Sue Shrode and Eastern Leanings

In several important ways, the conservation of Eastern Leanings preserves not only Eastman’s contribution to our Goldman-Kuenz Sculpture Park, but also the legacy of Mt. Vernon native Marejon Sue Shrode.

As part of Cedarhurst’s Kimball’s Habitat conservation initiative, we are painting Eastern Leanings. We have a new concrete platform to place it on and keep it out of water. The paint color, a dark blue, was chosen based on some of Eastman’s panel having a similar color.
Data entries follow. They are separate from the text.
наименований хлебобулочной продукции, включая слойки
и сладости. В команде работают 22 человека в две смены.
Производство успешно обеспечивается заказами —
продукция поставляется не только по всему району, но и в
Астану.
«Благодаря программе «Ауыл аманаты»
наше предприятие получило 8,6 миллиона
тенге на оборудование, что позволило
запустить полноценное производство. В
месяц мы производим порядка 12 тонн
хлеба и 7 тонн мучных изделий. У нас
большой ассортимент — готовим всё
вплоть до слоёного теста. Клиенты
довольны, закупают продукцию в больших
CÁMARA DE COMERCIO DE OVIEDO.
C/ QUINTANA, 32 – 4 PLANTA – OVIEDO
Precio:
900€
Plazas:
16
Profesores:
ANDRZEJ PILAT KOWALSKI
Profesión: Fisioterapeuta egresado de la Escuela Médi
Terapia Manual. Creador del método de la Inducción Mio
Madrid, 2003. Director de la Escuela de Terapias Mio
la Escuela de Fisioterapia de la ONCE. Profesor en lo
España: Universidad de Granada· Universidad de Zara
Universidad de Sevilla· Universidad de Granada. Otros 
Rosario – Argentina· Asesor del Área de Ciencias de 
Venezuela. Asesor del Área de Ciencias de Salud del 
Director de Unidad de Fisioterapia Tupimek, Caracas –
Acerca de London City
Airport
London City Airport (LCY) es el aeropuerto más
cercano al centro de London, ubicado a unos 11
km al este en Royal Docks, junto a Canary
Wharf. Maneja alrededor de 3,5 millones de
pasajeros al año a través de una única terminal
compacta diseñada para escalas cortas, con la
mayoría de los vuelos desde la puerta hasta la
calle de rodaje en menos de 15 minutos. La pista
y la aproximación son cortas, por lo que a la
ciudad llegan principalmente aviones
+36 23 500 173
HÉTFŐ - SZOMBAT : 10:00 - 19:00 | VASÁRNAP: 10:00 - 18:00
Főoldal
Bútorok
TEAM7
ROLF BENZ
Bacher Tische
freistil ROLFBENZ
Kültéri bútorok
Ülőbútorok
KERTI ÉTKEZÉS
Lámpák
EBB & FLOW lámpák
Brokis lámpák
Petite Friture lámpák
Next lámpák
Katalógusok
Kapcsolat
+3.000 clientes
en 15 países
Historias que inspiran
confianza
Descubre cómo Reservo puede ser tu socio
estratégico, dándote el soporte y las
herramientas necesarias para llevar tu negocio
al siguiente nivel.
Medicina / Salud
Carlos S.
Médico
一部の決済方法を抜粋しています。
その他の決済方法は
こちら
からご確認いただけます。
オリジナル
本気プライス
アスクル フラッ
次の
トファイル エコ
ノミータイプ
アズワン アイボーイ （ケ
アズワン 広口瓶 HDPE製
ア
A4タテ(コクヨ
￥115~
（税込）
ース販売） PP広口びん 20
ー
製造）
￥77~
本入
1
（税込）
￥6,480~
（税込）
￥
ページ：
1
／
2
John Patrick “Rico” Eastman (1952-2012) created Eastern Leanings in 2000. Eastman was known for his architectural abstractions made form interlocking sheets of steel. A graduate of Rhode Island School of Design and Arizona State University, Eastman was an accomplished metalsmith. Eastman was also a musician who played in several bands. His work is found today in many collections.

Eastern Leanings was a favorite sculpture of Cedarhurst benefactor Sue Shrode (1924-2017) who gifted the sculpture to Cedarhurst in 2009.

Sue Shrode’s fondness for Eastern Leanings reaches back to her days in Santa Monica where as a young clay phenom, she was surrounded by Southern California rich in Asian American culture. Sue had met and worked with the Japanese master ceramic artist Shoji Hamada. Sue and her friend Jane Heald were chosen by Bernard Leach to be Hamada’s assistants in the 1952 workshop at Mills College in Oakland, California. One can see the influence in her art.

Sue created a photographic digital collage in 2003 that featured the entire sculpture of Eastern Leanings. Prominent is the signature upturned roof of Chinese/Japanese architecture. Sue puzzled together several layers of Asian images. In the background is what appears to be a late Shang Chinese bronze vessel. On the left side of the sculpture Sue placed an image of the artist Sharaku’s 1794 woodblock print, Otani, a Kabuki actor. On the right side’s curving wall, Shrode skillfully counterpoised an image of a woman reading in Utamaro’s 18th c. woodblock, Flower Fan. Below the sculpture, a curious pair of as yet unidentified braided cords loop in symmetry. Most haunting of all is the mysterious and ghostly image of a modern day Guy Fawkes mask– a contemporary symbol of social protest. Sue’s title “shogun” refers to the military governor and de facto ruler in feudal Japan.

What, blog readers, are we to make of this thoughtful work of art by the most important artist to ever come from Mount Vernon?